Filmin başlangıç ve son sahnelerinde ahlaksal çöküşün İtalya’ya getirdiği sonuçların altı çizilir; 1265-1321 yılları arasında yaşamış, “İlahi Komedya”nın yazarı İtalyan ozan ve politikacısı Dante Alighieri’ye göndermeler yapılır. 1950’li yılların ikinci yarısı İtalya’da faşizmin yeniden hortladığı yıllardır.
Fellini, yönettiği tüm filmlerinde yoksulların acılarını dile getirmiş, yükselen burjuvaziyi eleştirmiş, toplumsal yozlaşmaya dikkat çekmiş, “La Strada/Sonsuz Sokaklar” (1954), “Le Notte di Cabiria/Cabiria’nın Geceleri” (1957), “Otto Mezzo/Sekiz Buçuk” (1963) ve “Amarcord /Amarcord” (1973) ile dört kez “En İyi Yabancı Film” Oscar ödülüne layık görülmüştür.
Onlar yaşadıkları dönemin ressamları, yontucuları, tiyatrocuları, müzisyenleri, yazarları ve şairleriyle Batı’daki ‘1968 Baharı’nın sanatsal, estetik zeminini oluşturdular.
Benzer gelişmeler Türkiye’de de yaşandı. Metin Erksan, Atıf Yılmaz, Zeki Ökten, Şerif Gören, Yılmaz Güney gibi yönetmenlerimiz değerlerini günümüzde de koruyan “büyük” filmler ürettiler.
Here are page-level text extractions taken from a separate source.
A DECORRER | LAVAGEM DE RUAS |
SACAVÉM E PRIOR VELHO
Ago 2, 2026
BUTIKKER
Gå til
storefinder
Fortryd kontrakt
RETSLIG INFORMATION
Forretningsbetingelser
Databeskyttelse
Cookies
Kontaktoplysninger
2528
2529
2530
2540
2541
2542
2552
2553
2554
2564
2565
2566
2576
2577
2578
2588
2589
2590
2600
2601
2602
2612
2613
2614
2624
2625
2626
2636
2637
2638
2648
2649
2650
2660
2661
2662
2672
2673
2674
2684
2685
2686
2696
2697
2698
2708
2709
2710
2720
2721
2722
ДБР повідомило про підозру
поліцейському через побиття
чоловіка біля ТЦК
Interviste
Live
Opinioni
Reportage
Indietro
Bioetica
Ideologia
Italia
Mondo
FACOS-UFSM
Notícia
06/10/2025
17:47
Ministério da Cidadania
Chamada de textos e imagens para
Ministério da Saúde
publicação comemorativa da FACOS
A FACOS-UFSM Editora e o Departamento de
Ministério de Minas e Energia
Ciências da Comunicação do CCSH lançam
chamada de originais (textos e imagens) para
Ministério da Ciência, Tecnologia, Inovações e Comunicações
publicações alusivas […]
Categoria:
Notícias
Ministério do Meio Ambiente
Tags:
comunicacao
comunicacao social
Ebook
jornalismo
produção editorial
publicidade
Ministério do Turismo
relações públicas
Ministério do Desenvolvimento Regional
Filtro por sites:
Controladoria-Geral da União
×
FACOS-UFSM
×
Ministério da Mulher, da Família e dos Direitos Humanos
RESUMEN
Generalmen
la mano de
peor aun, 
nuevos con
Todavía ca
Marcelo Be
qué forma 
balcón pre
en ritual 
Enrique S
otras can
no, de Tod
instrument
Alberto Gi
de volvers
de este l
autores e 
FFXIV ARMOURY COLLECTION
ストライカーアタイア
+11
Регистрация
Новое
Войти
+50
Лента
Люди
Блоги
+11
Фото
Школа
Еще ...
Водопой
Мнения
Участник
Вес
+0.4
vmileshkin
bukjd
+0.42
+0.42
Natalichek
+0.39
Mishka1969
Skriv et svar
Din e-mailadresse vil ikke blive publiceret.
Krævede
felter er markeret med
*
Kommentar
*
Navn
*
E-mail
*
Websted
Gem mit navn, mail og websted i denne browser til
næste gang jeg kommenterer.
Tiyatromuz senarist, yönetmen ve oyuncularıyla 1960’lı yılların ikinci yarısından 1970’lerin sonuna kadar altın çağını yaşadı. Şairlerimiz, yazarlarımız birbirinden değerli ölümsüz yapıtlar ürettiler.
Bugün eğer dünyada ve ülkemizde her türlü yozlaşmaya karşı durabiliyorsak onları iyi anlamaya çalışmış olmamızdan, onlardan çok şey öğrenmemizdendir.
Farkındayım, bu, zamansız bir yazı oldu. Kimi okurlarım, bu konu da nereden çıktı diye sorabilirler.
Doğrusu ben de bilmiyorum; herhalde nerede ve neden orada durduğumuzu anlamak için arada bir geriye dönüp bakmanın anlamlı olacağını düşündüğümden olacak.